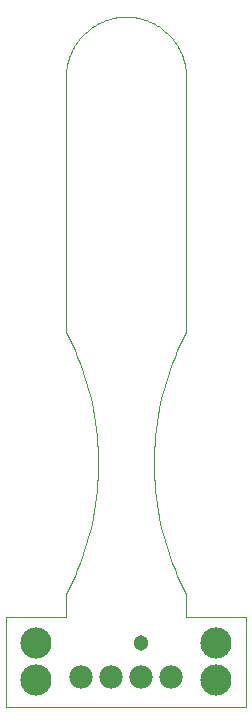
<source format=gbs>
G75*
%MOIN*%
%OFA0B0*%
%FSLAX25Y25*%
%IPPOS*%
%LPD*%
%AMOC8*
5,1,8,0,0,1.08239X$1,22.5*
%
%ADD10C,0.00000*%
%ADD11C,0.07800*%
%ADD12C,0.10400*%
%ADD13C,0.05124*%
D10*
X0047595Y0040183D02*
X0047595Y0070183D01*
X0067595Y0070183D01*
X0067595Y0077683D01*
X0047595Y0040183D02*
X0127595Y0040183D01*
X0127595Y0070183D01*
X0107595Y0070183D01*
X0107595Y0077683D01*
X0106569Y0079712D01*
X0105592Y0081765D01*
X0104665Y0083842D01*
X0103788Y0085939D01*
X0102962Y0088058D01*
X0102187Y0090195D01*
X0101463Y0092351D01*
X0100791Y0094523D01*
X0100171Y0096711D01*
X0099604Y0098912D01*
X0099090Y0101127D01*
X0098630Y0103354D01*
X0098223Y0105591D01*
X0097870Y0107837D01*
X0097570Y0110091D01*
X0097325Y0112352D01*
X0097134Y0114617D01*
X0096998Y0116887D01*
X0096916Y0119159D01*
X0096889Y0121433D01*
X0096916Y0123707D01*
X0096998Y0125979D01*
X0097134Y0128249D01*
X0097325Y0130514D01*
X0097570Y0132775D01*
X0097870Y0135029D01*
X0098223Y0137275D01*
X0098630Y0139512D01*
X0099090Y0141739D01*
X0099604Y0143954D01*
X0100171Y0146155D01*
X0100791Y0148343D01*
X0101463Y0150515D01*
X0102187Y0152671D01*
X0102962Y0154808D01*
X0103788Y0156927D01*
X0104665Y0159024D01*
X0105592Y0161101D01*
X0106569Y0163154D01*
X0107595Y0165183D01*
X0107595Y0250183D01*
X0107589Y0250670D01*
X0107571Y0251157D01*
X0107542Y0251643D01*
X0107500Y0252128D01*
X0107447Y0252612D01*
X0107382Y0253095D01*
X0107305Y0253576D01*
X0107217Y0254055D01*
X0107117Y0254532D01*
X0107005Y0255006D01*
X0106882Y0255477D01*
X0106747Y0255945D01*
X0106601Y0256410D01*
X0106444Y0256871D01*
X0106275Y0257328D01*
X0106096Y0257780D01*
X0105905Y0258229D01*
X0105704Y0258672D01*
X0105492Y0259111D01*
X0105269Y0259544D01*
X0105036Y0259971D01*
X0104792Y0260393D01*
X0104539Y0260809D01*
X0104275Y0261218D01*
X0104001Y0261621D01*
X0103718Y0262017D01*
X0103425Y0262406D01*
X0103123Y0262788D01*
X0102811Y0263163D01*
X0102490Y0263529D01*
X0102161Y0263888D01*
X0101823Y0264239D01*
X0101476Y0264581D01*
X0101122Y0264915D01*
X0100759Y0265240D01*
X0100388Y0265556D01*
X0100010Y0265863D01*
X0099625Y0266161D01*
X0099232Y0266449D01*
X0098833Y0266727D01*
X0098426Y0266996D01*
X0098014Y0267255D01*
X0097595Y0267504D01*
X0097170Y0267742D01*
X0096740Y0267970D01*
X0096304Y0268187D01*
X0095863Y0268394D01*
X0095417Y0268590D01*
X0094967Y0268775D01*
X0094512Y0268949D01*
X0094053Y0269112D01*
X0093590Y0269263D01*
X0093123Y0269404D01*
X0092654Y0269533D01*
X0092181Y0269650D01*
X0091706Y0269756D01*
X0091228Y0269850D01*
X0090748Y0269933D01*
X0090266Y0270004D01*
X0089782Y0270063D01*
X0089298Y0270110D01*
X0088812Y0270146D01*
X0088325Y0270170D01*
X0087839Y0270182D01*
X0087351Y0270182D01*
X0086865Y0270170D01*
X0086378Y0270146D01*
X0085892Y0270110D01*
X0085408Y0270063D01*
X0084924Y0270004D01*
X0084442Y0269933D01*
X0083962Y0269850D01*
X0083484Y0269756D01*
X0083009Y0269650D01*
X0082536Y0269533D01*
X0082067Y0269404D01*
X0081600Y0269263D01*
X0081137Y0269112D01*
X0080678Y0268949D01*
X0080223Y0268775D01*
X0079773Y0268590D01*
X0079327Y0268394D01*
X0078886Y0268187D01*
X0078450Y0267970D01*
X0078020Y0267742D01*
X0077595Y0267504D01*
X0077176Y0267255D01*
X0076764Y0266996D01*
X0076357Y0266727D01*
X0075958Y0266449D01*
X0075565Y0266161D01*
X0075180Y0265863D01*
X0074802Y0265556D01*
X0074431Y0265240D01*
X0074068Y0264915D01*
X0073714Y0264581D01*
X0073367Y0264239D01*
X0073029Y0263888D01*
X0072700Y0263529D01*
X0072379Y0263163D01*
X0072067Y0262788D01*
X0071765Y0262406D01*
X0071472Y0262017D01*
X0071189Y0261621D01*
X0070915Y0261218D01*
X0070651Y0260809D01*
X0070398Y0260393D01*
X0070154Y0259971D01*
X0069921Y0259544D01*
X0069698Y0259111D01*
X0069486Y0258672D01*
X0069285Y0258229D01*
X0069094Y0257780D01*
X0068915Y0257328D01*
X0068746Y0256871D01*
X0068589Y0256410D01*
X0068443Y0255945D01*
X0068308Y0255477D01*
X0068185Y0255006D01*
X0068073Y0254532D01*
X0067973Y0254055D01*
X0067885Y0253576D01*
X0067808Y0253095D01*
X0067743Y0252612D01*
X0067690Y0252128D01*
X0067648Y0251643D01*
X0067619Y0251157D01*
X0067601Y0250670D01*
X0067595Y0250183D01*
X0067595Y0165183D01*
X0068621Y0163154D01*
X0069598Y0161101D01*
X0070525Y0159024D01*
X0071402Y0156927D01*
X0072228Y0154808D01*
X0073003Y0152671D01*
X0073727Y0150515D01*
X0074399Y0148343D01*
X0075019Y0146155D01*
X0075586Y0143954D01*
X0076100Y0141739D01*
X0076560Y0139512D01*
X0076967Y0137275D01*
X0077320Y0135029D01*
X0077620Y0132775D01*
X0077865Y0130514D01*
X0078056Y0128249D01*
X0078192Y0125979D01*
X0078274Y0123707D01*
X0078301Y0121433D01*
X0078274Y0119159D01*
X0078192Y0116887D01*
X0078056Y0114617D01*
X0077865Y0112352D01*
X0077620Y0110091D01*
X0077320Y0107837D01*
X0076967Y0105591D01*
X0076560Y0103354D01*
X0076100Y0101127D01*
X0075586Y0098912D01*
X0075019Y0096711D01*
X0074399Y0094523D01*
X0073727Y0092351D01*
X0073003Y0090195D01*
X0072228Y0088058D01*
X0071402Y0085939D01*
X0070525Y0083842D01*
X0069598Y0081765D01*
X0068621Y0079712D01*
X0067595Y0077683D01*
D11*
X0072595Y0050183D03*
X0082595Y0050183D03*
X0092595Y0050183D03*
X0102595Y0050183D03*
D12*
X0117595Y0048933D03*
X0117595Y0061433D03*
X0057595Y0061433D03*
X0057595Y0048933D03*
D13*
X0092595Y0061433D03*
M02*

</source>
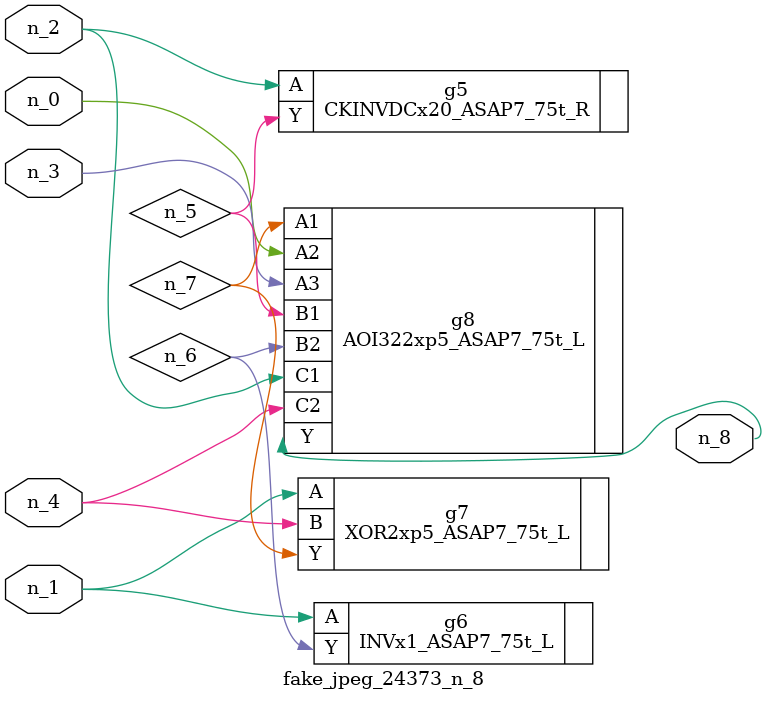
<source format=v>
module fake_jpeg_24373_n_8 (n_3, n_2, n_1, n_0, n_4, n_8);

input n_3;
input n_2;
input n_1;
input n_0;
input n_4;

output n_8;

wire n_6;
wire n_5;
wire n_7;

CKINVDCx20_ASAP7_75t_R g5 ( 
.A(n_2),
.Y(n_5)
);

INVx1_ASAP7_75t_L g6 ( 
.A(n_1),
.Y(n_6)
);

XOR2xp5_ASAP7_75t_L g7 ( 
.A(n_1),
.B(n_4),
.Y(n_7)
);

AOI322xp5_ASAP7_75t_L g8 ( 
.A1(n_7),
.A2(n_0),
.A3(n_3),
.B1(n_5),
.B2(n_6),
.C1(n_2),
.C2(n_4),
.Y(n_8)
);


endmodule
</source>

● ● ● ● ● ● ●

- **The problem**: From the records above, extract exactly and only the lines that begin at the line with "X0098223Y0137275D01*" and stop after the line with "X0097595Y0267504D01*".

- **Exercise response**:
X0098223Y0137275D01*
X0098630Y0139512D01*
X0099090Y0141739D01*
X0099604Y0143954D01*
X0100171Y0146155D01*
X0100791Y0148343D01*
X0101463Y0150515D01*
X0102187Y0152671D01*
X0102962Y0154808D01*
X0103788Y0156927D01*
X0104665Y0159024D01*
X0105592Y0161101D01*
X0106569Y0163154D01*
X0107595Y0165183D01*
X0107595Y0250183D01*
X0107589Y0250670D01*
X0107571Y0251157D01*
X0107542Y0251643D01*
X0107500Y0252128D01*
X0107447Y0252612D01*
X0107382Y0253095D01*
X0107305Y0253576D01*
X0107217Y0254055D01*
X0107117Y0254532D01*
X0107005Y0255006D01*
X0106882Y0255477D01*
X0106747Y0255945D01*
X0106601Y0256410D01*
X0106444Y0256871D01*
X0106275Y0257328D01*
X0106096Y0257780D01*
X0105905Y0258229D01*
X0105704Y0258672D01*
X0105492Y0259111D01*
X0105269Y0259544D01*
X0105036Y0259971D01*
X0104792Y0260393D01*
X0104539Y0260809D01*
X0104275Y0261218D01*
X0104001Y0261621D01*
X0103718Y0262017D01*
X0103425Y0262406D01*
X0103123Y0262788D01*
X0102811Y0263163D01*
X0102490Y0263529D01*
X0102161Y0263888D01*
X0101823Y0264239D01*
X0101476Y0264581D01*
X0101122Y0264915D01*
X0100759Y0265240D01*
X0100388Y0265556D01*
X0100010Y0265863D01*
X0099625Y0266161D01*
X0099232Y0266449D01*
X0098833Y0266727D01*
X0098426Y0266996D01*
X0098014Y0267255D01*
X0097595Y0267504D01*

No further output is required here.